BILL: Power plant to be demonstration site
Sens. Barbara Boxer (D-Calif.) and Lamar Alexander (R-Tenn.) introduced legislation last week that would allow the Capitol Power Plant to be a demonstration site for carbon-capture technologies.
The legislation would authorize the Environmental Protection Agency to award $3 million on a competitive basis for a two-year project that captures, stores or uses carbon dioxide emitted from the plant when coal is burned. The bill was referred to the Environment and Public Works Committee, which Boxer heads.
{mosads}The project must use technology that has been used in at least three other facilities, which in turn are at least five times the size of the power plant.
“This bill will make the Capitol Power Plant the place to see today’s state-of-the-art technology at work,” Boxer said last week in a statement. “The project authorized by our bill will show that the technology exists right now to start capturing global warming pollution.”
Said Alexander: “This bill provides an opportunity for Congress to lead by example.

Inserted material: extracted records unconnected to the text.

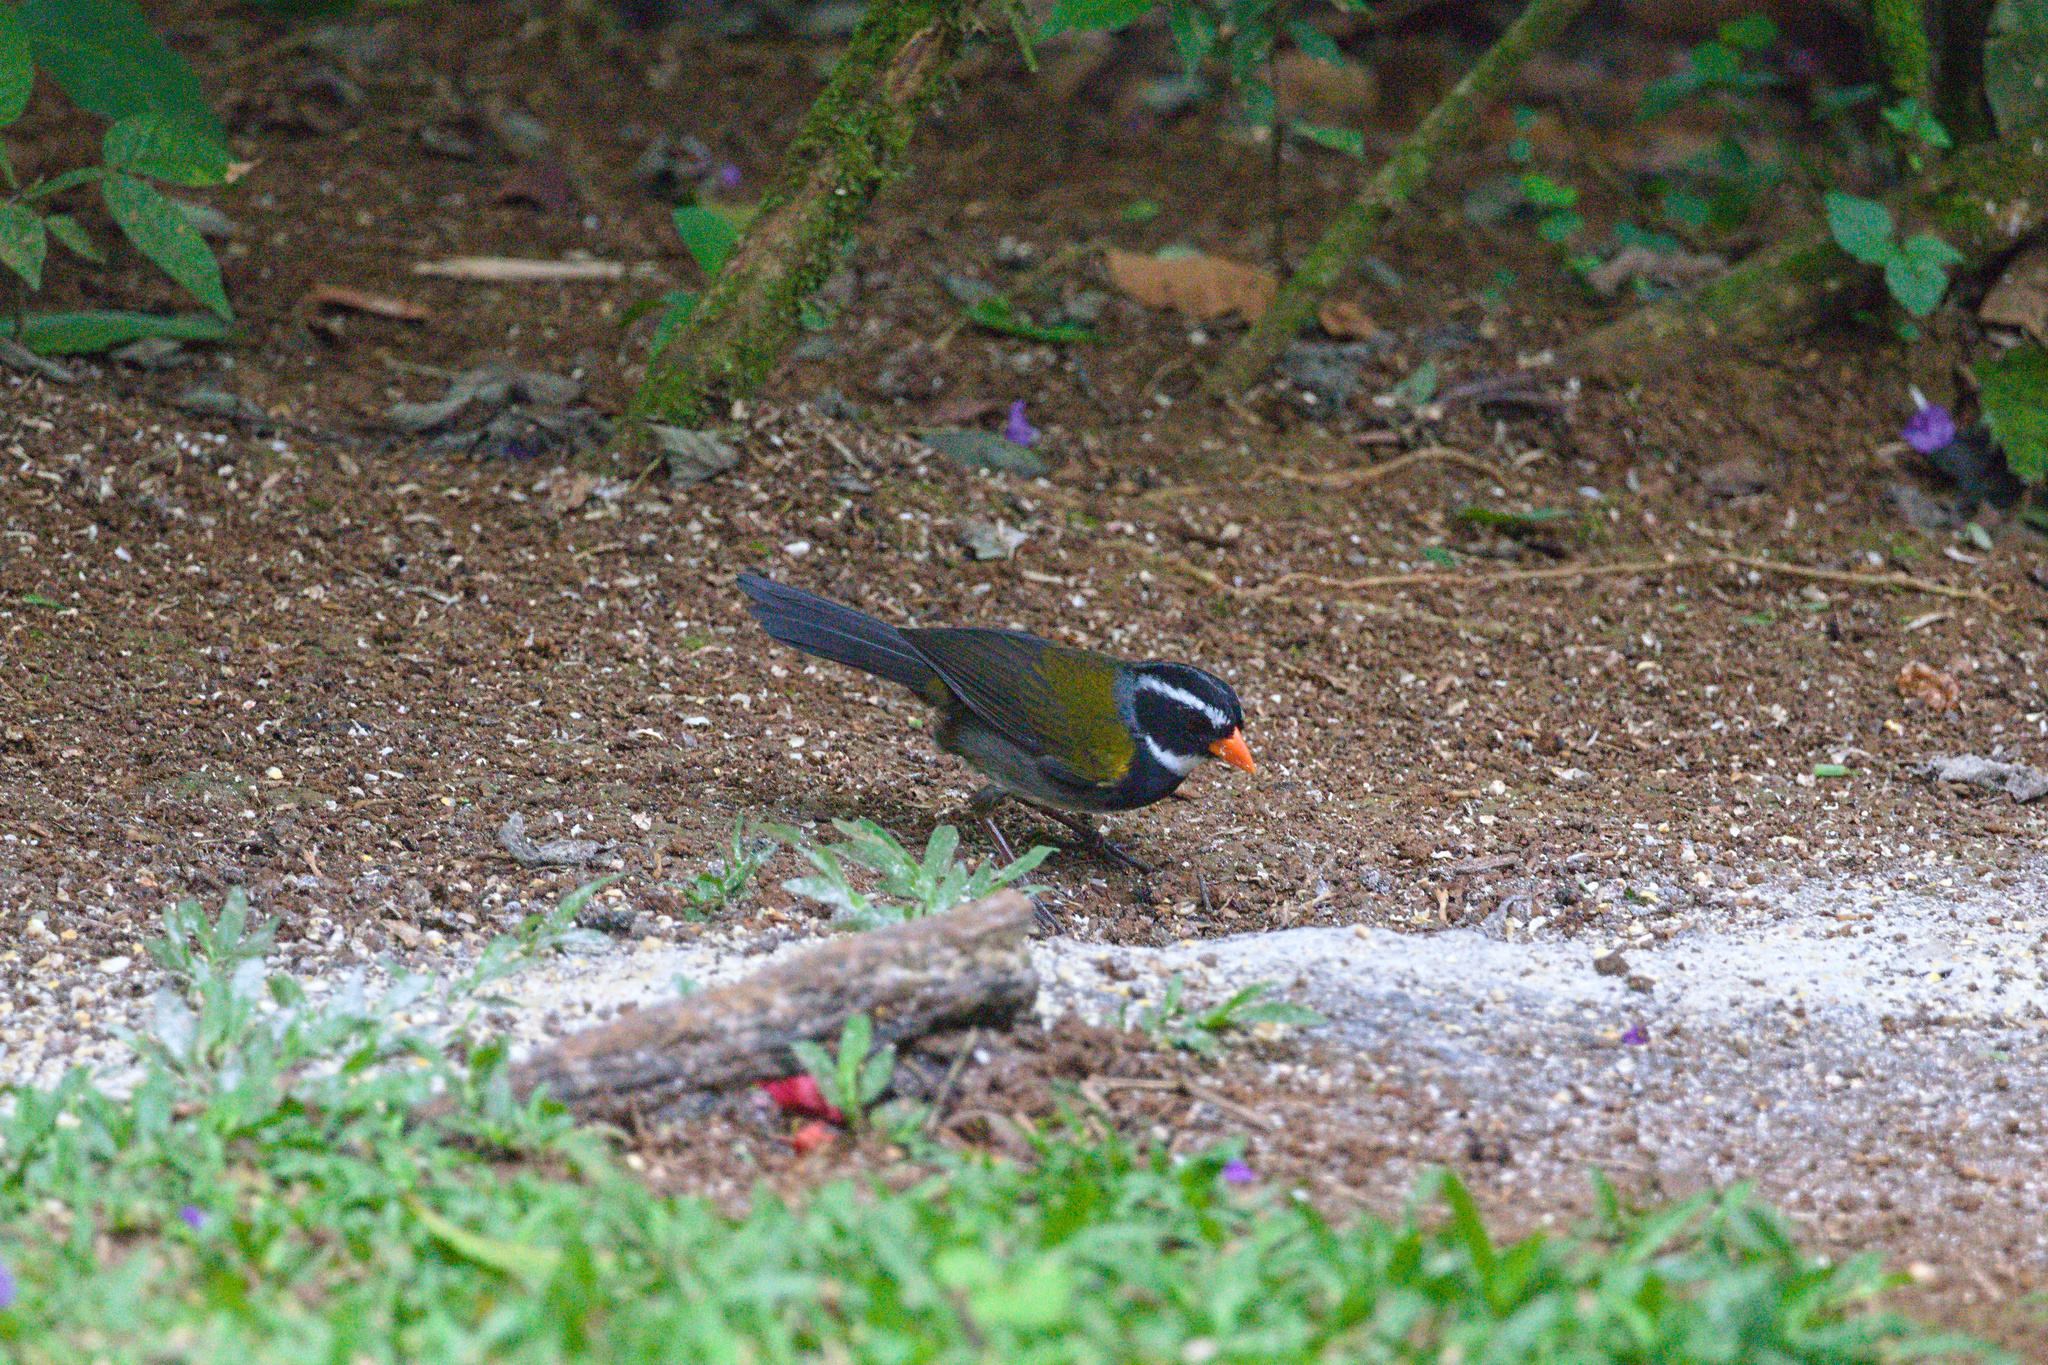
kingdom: Animalia
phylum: Chordata
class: Aves
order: Passeriformes
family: Passerellidae
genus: Arremon
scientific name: Arremon aurantiirostris
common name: Orange-billed sparrow
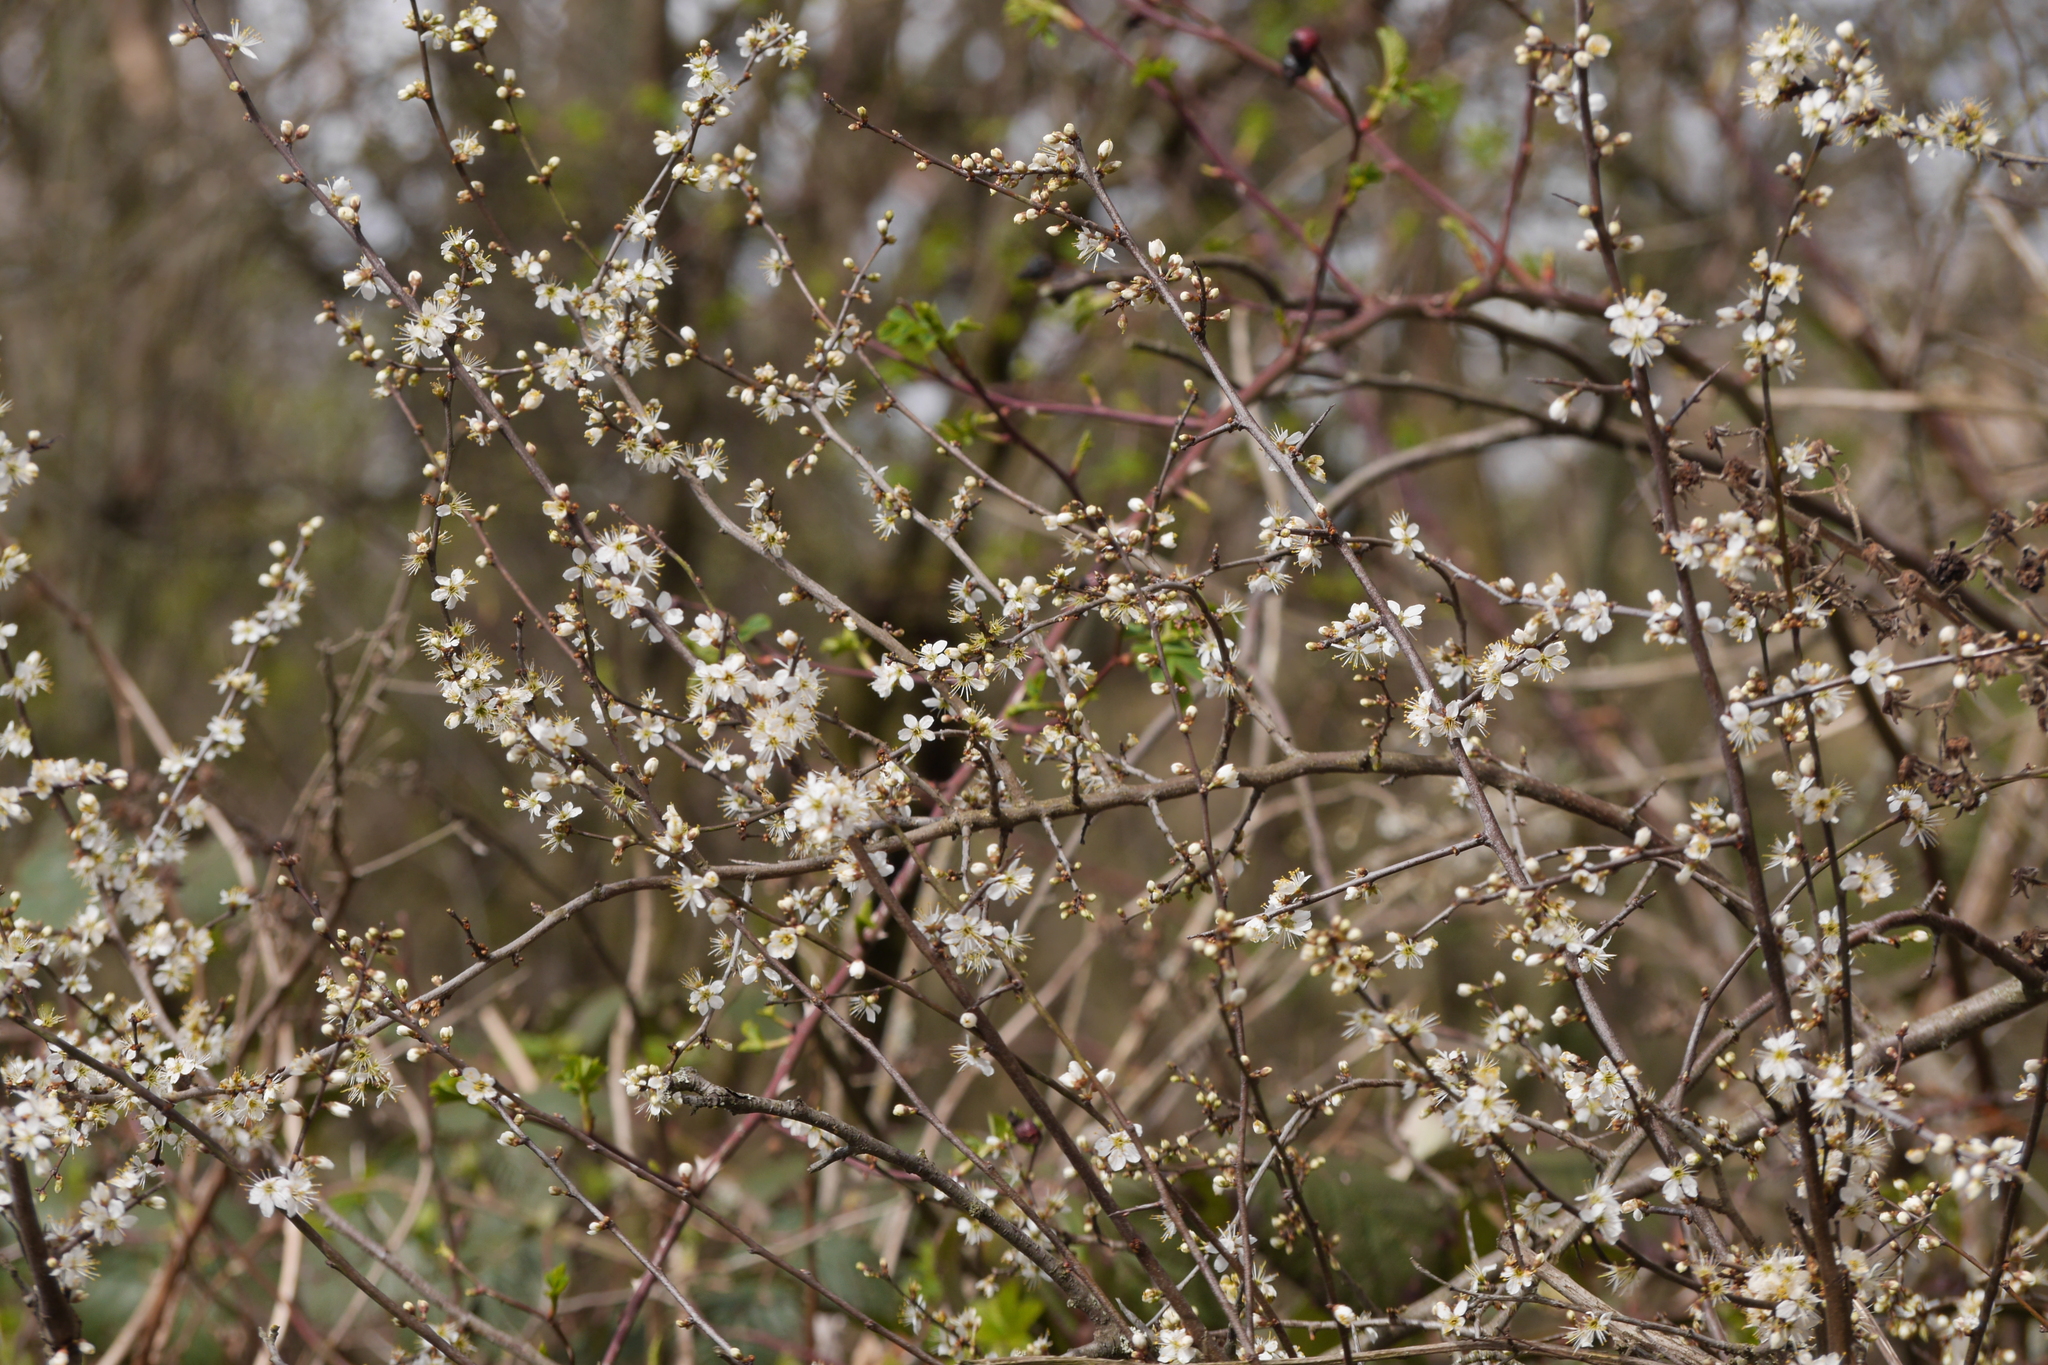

Using the Capitol Power Plant to demonstrate ways to reduce CO2 emissions is a good way to illustrate that we can and should act now to reduce these emissions.”
Legislative-branch operations generated 316,000 metric tons of greenhouse gas emissions in fiscal 2006, according to a recently released Government Accountability Office (GAO) report. Thirty-two percent of emissions came from the Capitol Power Plant, which uses fossil fuels in the production of steam to heat and cool most buildings on Capitol Hill.